NTSB Identification: ERA13LA054A
14 CFR Part 91: General Aviation
Accident occurred Saturday, November 10, 2012 in Williamson, GA
Aircraft: VANS AIRCRAFT INC RV-12, registration: N678AD
Injuries: 2 Uninjured.
This is preliminary information, subject to change, and may contain errors. Any errors in this report will be corrected when the final report has been completed. NTSB investigators may not have traveled in support of this investigation and used data provided by various sources to prepare this aircraft accident report.
On November 10, 2012, about 1100 eastern standard time, an amateur-built Vans RV-12 (RV-12), N678AD, and a Boeing E75 (Stearman), N1370V, collided in midair while on approach to the Peach State Airport (GA2), Williamson, Georgia. The private pilot in the RV-12 and the airline transport pilot in the Stearman were not injured. Visual meteorological conditions prevailed and no flight plans were filed for either flight. The RV-12 departed the Covington Municipal Airport (CVC), Atlanta, Georgia. The Stearman departed Seven Lakes Airport (62GA), Jackson, Georgia. Both airplanes were operated as personal flights in accordance with 14 Code of Federal Regulations Part 91.
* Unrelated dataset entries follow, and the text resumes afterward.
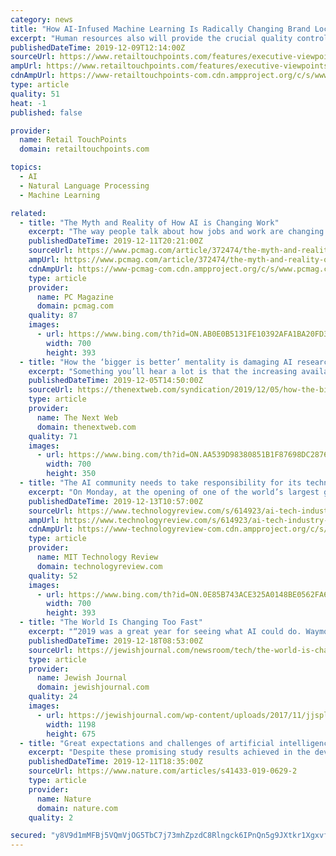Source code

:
 ```yaml
---
category: news
title: "How AI-Infused Machine Learning Is Radically Changing Brand Localization Strategy"
excerpt: "Human resources also will provide the crucial quality control role, reviewing and modifying machine translations, ever improving natural language processing models with authentic human understanding and feedback. AI is already used in a wide array of translation solutions, making the localization of your web site, product and services easier ..."
publishedDateTime: 2019-12-09T12:14:00Z
sourceUrl: https://www.retailtouchpoints.com/features/executive-viewpoints/how-ai-infused-machine-learning-is-radically-changing-brand-localization-strategy
ampUrl: https://www.retailtouchpoints.com/features/executive-viewpoints/how-ai-infused-machine-learning-is-radically-changing-brand-localization-strategy/amp
cdnAmpUrl: https://www-retailtouchpoints-com.cdn.ampproject.org/c/s/www.retailtouchpoints.com/features/executive-viewpoints/how-ai-infused-machine-learning-is-radically-changing-brand-localization-strategy/amp
type: article
quality: 51
heat: -1
published: false

provider:
  name: Retail TouchPoints
  domain: retailtouchpoints.com

topics:
  - AI
  - Natural Language Processing
  - Machine Learning

related:
  - title: "The Myth and Reality of How AI is Changing Work"
    excerpt: "The way people talk about how jobs and work are changing due to artificial intelligence (AI) and automation often doesn't match up with the reality, according to several speakers at MIT's recent AI and the Work of the Future Congress. In a panel on the myths of AI technology, a number of speakers discussed how AI simply can't do all of the ..."
    publishedDateTime: 2019-12-11T20:21:00Z
    sourceUrl: https://www.pcmag.com/article/372474/the-myth-and-reality-of-how-ai-is-changing-work
    ampUrl: https://www.pcmag.com/article/372474/the-myth-and-reality-of-how-ai-is-changing-work?amp=1
    cdnAmpUrl: https://www-pcmag-com.cdn.ampproject.org/c/s/www.pcmag.com/article/372474/the-myth-and-reality-of-how-ai-is-changing-work?amp=1
    type: article
    provider:
      name: PC Magazine
      domain: pcmag.com
    quality: 87
    images:
      - url: https://www.bing.com/th?id=ON.AB0E0B5131FE10392AFA1BA20FD33CD4
        width: 700
        height: 393
  - title: "How the ‘bigger is better’ mentality is damaging AI research"
    excerpt: "Something you’ll hear a lot is that the increasing availability of computing resources has paved the way for important advances in artificial intelligence. With access to powerful cloud computing platforms, AI researchers have been able to train larger neural networks in shorter timespans. This has enabled AI to make inroads in many fields ..."
    publishedDateTime: 2019-12-05T14:50:00Z
    sourceUrl: https://thenextweb.com/syndication/2019/12/05/how-the-bigger-is-better-mentality-is-damaging-ai-research/
    type: article
    provider:
      name: The Next Web
      domain: thenextweb.com
    quality: 71
    images:
      - url: https://www.bing.com/th?id=ON.AA539D98380851B1F87698DC28767BB2
        width: 700
        height: 350
  - title: "The AI community needs to take responsibility for its technology and its actions"
    excerpt: "On Monday, at the opening of one of the world’s largest gatherings of AI researchers, Celeste Kidd addressed thousands of attendees in a room nearly twice the size of a football field. She was not pulling her punches. “There’s no such thing as a neutral platform,” the influential scientist and prominent #metoo figurehead told those ..."
    publishedDateTime: 2019-12-13T10:57:00Z
    sourceUrl: https://www.technologyreview.com/s/614923/ai-tech-industry-take-responsibility/
    ampUrl: https://www.technologyreview.com/s/614923/ai-tech-industry-take-responsibility/amp/
    cdnAmpUrl: https://www-technologyreview-com.cdn.ampproject.org/c/s/www.technologyreview.com/s/614923/ai-tech-industry-take-responsibility/amp/
    type: article
    provider:
      name: MIT Technology Review
      domain: technologyreview.com
    quality: 52
    images:
      - url: https://www.bing.com/th?id=ON.0E85B743ACE325A0148BE0562FA62BE5
        width: 700
        height: 393
  - title: "The World Is Changing Too Fast"
    excerpt: "“2019 was a great year for seeing what AI could do. Waymo deployed self-driving taxis to actual paying customers in Arizona. Bots from OpenAI and DeepMind beat the top professionals in two major esports games. A deep-learning algorithm performed as well as doctors—and sometimes better—at spotting lung cancer tumors in medical imagin"
    publishedDateTime: 2019-12-18T08:53:00Z
    sourceUrl: https://jewishjournal.com/newsroom/tech/the-world-is-changing-too-fast/
    type: article
    provider:
      name: Jewish Journal
      domain: jewishjournal.com
    quality: 24
    images:
      - url: https://jewishjournal.com/wp-content/uploads/2017/11/jjsplash_a_1200x1920.png
        width: 1198
        height: 675
  - title: "Great expectations and challenges of artificial intelligence in the screening of diabetic retinopathy"
    excerpt: "Despite these promising study results achieved in the development and assessment of automated systems in DR severity diagnosis especially at the moderate or severe level, challenges remain to adopt automated systems as the ‘gate-keeper’ in extensive screening with wide coverage. For example, challenges remain to improve the capabilities of ..."
    publishedDateTime: 2019-12-11T18:35:00Z
    sourceUrl: https://www.nature.com/articles/s41433-019-0629-2
    type: article
    provider:
      name: Nature
      domain: nature.com
    quality: 2

secured: "y8V9d1mMFBj5VQmVjOG5TbC7j73mhZpzdC8Rlngck6IPnQn5g9JXtkr1Xgxvf9/4i2ekTVWBUQWw8OtHGbWxPGKW8KxtwP0STRecFnZmHmBk14o6CKXU7eE5JirLJvBe4bbEOwVLFaB5+Azt+lCpjUlicDUtw0mnFBPO2dwW+yV9ZP2G8Gz5o5IVBt9e01LMthsH/gBSoi72KU42KLjGQUD3+zmfpzvWyx5YnvHi/CL+6tUyjtHCmpHl9S4ReAnMk5eA/1yA7SzEDVfHZcyxng==;wytqV8F5L5EknJGhCePrCw=="
---
```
According to a Federal Aviation Administration (FAA) inspector, a Veteran’s Day celebration was being held at the non-towered airport, and the Stearman was the lead airplane in a flight of three Stearmans that planned to over-fly the airport from south to north, at an altitude of 1,800 feet mean sea level (msl). The pilot of the RV-12 reported that he overflew the airport at an altitude of about 2,000 feet msl and planned to enter a right downwind for runway 13. Both pilots stated that they communicated their respective positions and intentions over the airport’s common traffic advisory frequency. In addition, they were attempting to visually acquire each other when the two airplanes collided. Both pilots were subsequently able to land their respective airplanes without further incident.
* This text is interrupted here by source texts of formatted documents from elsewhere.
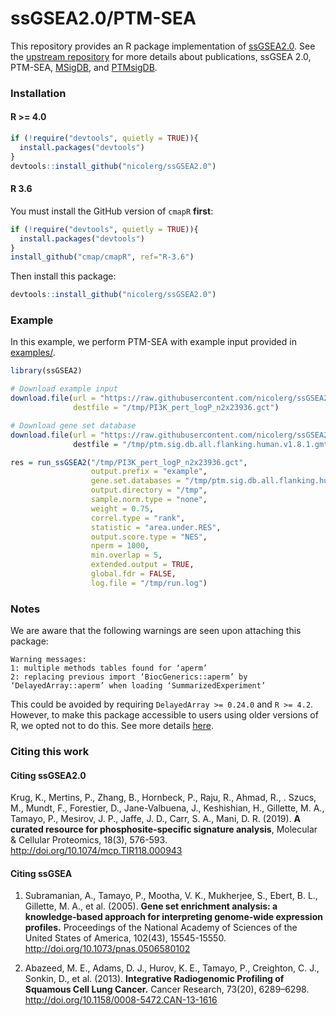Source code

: # ssGSEA2.0/PTM-SEA

This repository provides an R package implementation of [ssGSEA2.0](https://github.com/broadinstitute/ssGSEA2.0).
See the [upstream repository](https://github.com/broadinstitute/ssGSEA2.0) for more details about 
publications, ssGSEA 2.0, PTM-SEA, [MSigDB](http://software.broadinstitute.org/gsea/msigdb/), and 
[PTMsigDB](https://proteomics.broadapps.org/ptmsigdb/). 

### Installation

#### R >= 4.0

```r
if (!require("devtools", quietly = TRUE)){
  install.packages("devtools")
}
devtools::install_github("nicolerg/ssGSEA2.0")
```

#### R 3.6

You must install the GitHub version of `cmapR` **first**:  
```r
if (!require("devtools", quietly = TRUE)){
  install.packages("devtools")
}
install_github("cmap/cmapR", ref="R-3.6")
```

Then install this package:  
```r
devtools::install_github("nicolerg/ssGSEA2.0")
```

### Example 

In this example, we perform PTM-SEA with example input provided in [examples/](examples). 
```r
library(ssGSEA2)

# Download example input
download.file(url = "https://raw.githubusercontent.com/nicolerg/ssGSEA2.0/master/example/PI3K_pert_logP_n2x23936.gct",
              destfile = "/tmp/PI3K_pert_logP_n2x23936.gct")

# Download gene set database 
download.file(url = "https://raw.githubusercontent.com/nicolerg/ssGSEA2.0/master/example/ptm.sig.db.all.flanking.human.v1.8.1.gmt"),
              destfile = "/tmp/ptm.sig.db.all.flanking.human.v1.8.1.gmt")

res = run_ssGSEA2("/tmp/PI3K_pert_logP_n2x23936.gct",
                  output.prefix = "example",
                  gene.set.databases = "/tmp/ptm.sig.db.all.flanking.human.v1.8.1.gmt",
                  output.directory = "/tmp",
                  sample.norm.type = "none", 
                  weight = 0.75, 
                  correl.type = "rank", 
                  statistic = "area.under.RES",
                  output.score.type = "NES", 
                  nperm = 1000, 
                  min.overlap = 5, 
                  extended.output = TRUE, 
                  global.fdr = FALSE,
                  log.file = "/tmp/run.log")
```

### Notes 

We are aware that the following warnings are seen upon attaching this package:  
```
Warning messages:
1: multiple methods tables found for ‘aperm’ 
2: replacing previous import ‘BiocGenerics::aperm’ by ‘DelayedArray::aperm’ when loading ‘SummarizedExperiment’
```
This could be avoided by requiring `DelayedArray >= 0.24.0` and `R >= 4.2`. 
However, to make this package accessible to users using older versions of R, we opted not to do this. 
See more details [here](https://github.com/cmap/cmapR/issues/70). 

### Citing this work 

#### Citing ssGSEA2.0

Krug, K., Mertins, P., Zhang, B., Hornbeck, P., Raju, R., Ahmad, R., . Szucs, M., 
Mundt, F., Forestier, D., Jane-Valbuena, J., Keshishian, H., Gillette, M. A., Tamayo, 
P., Mesirov, J. P., Jaffe, J. D., Carr, S. A., Mani, D. R. (2019). 
**A curated resource for phosphosite-specific signature analysis**, 
Molecular & Cellular Proteomics, 18(3), 576-593. 
http://doi.org/10.1074/mcp.TIR118.000943

#### Citing ssGSEA

1. Subramanian, A., Tamayo, P., Mootha, V. K., Mukherjee, S., Ebert, B. L., Gillette, M. A., et al. (2005).
**Gene set enrichment analysis: a knowledge-based approach for interpreting genome-wide expression profiles.**
Proceedings of the National Academy of Sciences of the United States of America, 102(43), 15545-15550. 
http://doi.org/10.1073/pnas.0506580102

2. Abazeed, M. E., Adams, D. J., Hurov, K. E., Tamayo, P., Creighton, C. J., Sonkin, D., et al. (2013).
**Integrative Radiogenomic Profiling of Squamous Cell Lung Cancer.** Cancer Research, 73(20), 6289–6298.
http://doi.org/10.1158/0008-5472.CAN-13-1616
Initial examination of the airplanes by an FAA inspector revealed that RV-12’s nose section and the Stearman’s rudder sustained substantial damage. In addition, the RV-12’s nose gear fairing contained damage consistent with contact with the Stearman’s rudder.
Both pilots reported that they were utilizing handheld Garmin global positioning system receivers, which were forwarded to the NTSB Vehicle Recorders Laboratory, Washington, DC, for data download.